A steady stream of alumni and visitors were able to tour the Oneida Stake Academy Building over Rodeo weekend. Members of the Oneida Stake Academy Foundation Board of Directors cleaned up the interior of the building and set up the OSA video "Within These Walls" in the classroom on the building's main floor.

Visitors were able to see each of the academy's rooms, including a peek into the doorway of the bell tower with its century of signatures from the school's alumni. As they peered into the rooms in which they once studied, memories of their school days bubbled to the surface and they giggled as they shared their tales with board members.

DeMar Tippets remembers the LAST time he and his buddies tried to sneak into and out of the building without getting captured by the school's superintendent.

"I slipped going out of the window and landed on the recently pruned bushes, which tore my pants and left a knot in my rump for weeks," he smirked. Unfortunately, he had to suffer in silence to escape the wrath of his parents.

Alvaro Jones and his son both recalled taking shop in the main room on the main floor, which will become a museum of local history up on its restoration. Jones the elder took shop from Asael Bell and Jones the younger took it from Larry Biggs.
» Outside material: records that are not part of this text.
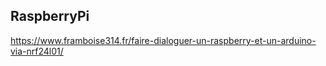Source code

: 


## RaspberryPi



https://www.framboise314.fr/faire-dialoguer-un-raspberry-et-un-arduino-via-nrf24l01/







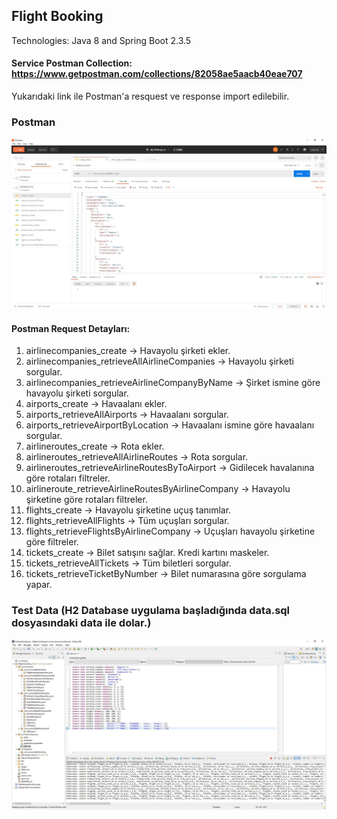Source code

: ## Flight Booking

Technologies: Java 8 and Spring Boot 2.3.5

#### Service Postman Collection: https://www.getpostman.com/collections/82058ae5aacb40eae707

Yukarıdaki link ile Postman'a resquest ve response import edilebilir.

### Postman
![image](https://github.com/yunussezgin/flight-booking/blob/master/src/main/resources/postman_collections.JPG?raw=true)

#### Postman Request Detayları:
1. airlinecompanies_create -> Havayolu şirketi ekler.
2. airlinecompanies_retrieveAllAirlineCompanies -> Havayolu şirketi sorgular.
3. airlinecompanies_retrieveAirlineCompanyByName -> Şirket ismine göre havayolu şirketi sorgular.
4. airports_create -> Havaalanı ekler.
5. airports_retrieveAllAirports -> Havaalanı sorgular.
6. airports_retrieveAirportByLocation -> Havaalanı ismine göre havaalanı sorgular.
7. airlineroutes_create -> Rota ekler.
8. airlineroutes_retrieveAllAirlineRoutes -> Rota sorgular.
9. airlineroutes_retrieveAirlineRoutesByToAirport -> Gidilecek havalanına göre rotaları filtreler.
10. airlineroute_retrieveAirlineRoutesByAirlineCompany -> Havayolu şirketine göre rotaları filtreler.
11. flights_create -> Havayolu şirketine uçuş tanımlar.
12. flights_retrieveAllFlights -> Tüm uçuşları sorgular.
13. flights_retrieveFlightsByAirlineCompany -> Uçuşları havayolu şirketine göre filtreler.
14. tickets_create -> Bilet satışını sağlar. Kredi kartını maskeler.
15. tickets_retrieveAllTickets -> Tüm biletleri sorgular.
16. tickets_retrieveTicketByNumber -> Bilet numarasına göre sorgulama yapar.



### Test Data (H2 Database uygulama başladığında data.sql dosyasındaki data ile dolar.)
![image](https://github.com/yunussezgin/flight-booking/blob/master/src/main/resources/flight_booking_data.JPG?raw=true)


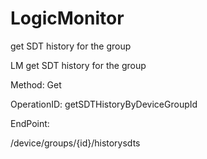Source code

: #     LogicMonitor


get SDT history for the group

LM get SDT history for the group

Method: Get

OperationID: getSDTHistoryByDeviceGroupId

EndPoint:

/device/groups/{id}/historysdts
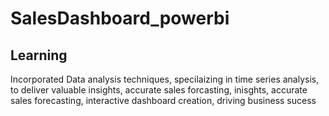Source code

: # SalesDashboard_powerbi

## Learning
Incorporated Data analysis techniques, specilaizing in time series analysis, to deliver valuable insights, accurate sales forcasting, inisghts, accurate sales forecasting, interactive dashboard creation, driving business sucess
He recalled the day the shop teacher's demonstration on the lathe resulted in a concussion for the teacher and the day off for the students. Apparently, a bowl the teacher was working on broke and hit him in the head.

Another of Bigg's students showed the footprint of a wall that once stood in the same room, as it was part of a closet that had been built to store tools.

One man remembered attending the last school dance held in the spacious ballroom, and others told of taking band classes from Lyle Shipley there.

Younger visitors voiced their hopes of having their own wedding receptions in that room someday soon.

Alumni willing to share their memories are invited to leave them in the comment section below this post.

Not only did the building's many alumni and visitors share their memories and favorable impressions, but they often left what cash they had in their pockets. Others left offers to volunteer their expertise or pledges to fund various stages of the academy's restoration.

"We appreciate the public's support as we continue to raise the funds necessary to finish this restoration for them to celebrate Franklin County's 100th birthday in 2013," said board member Elliott Larsen.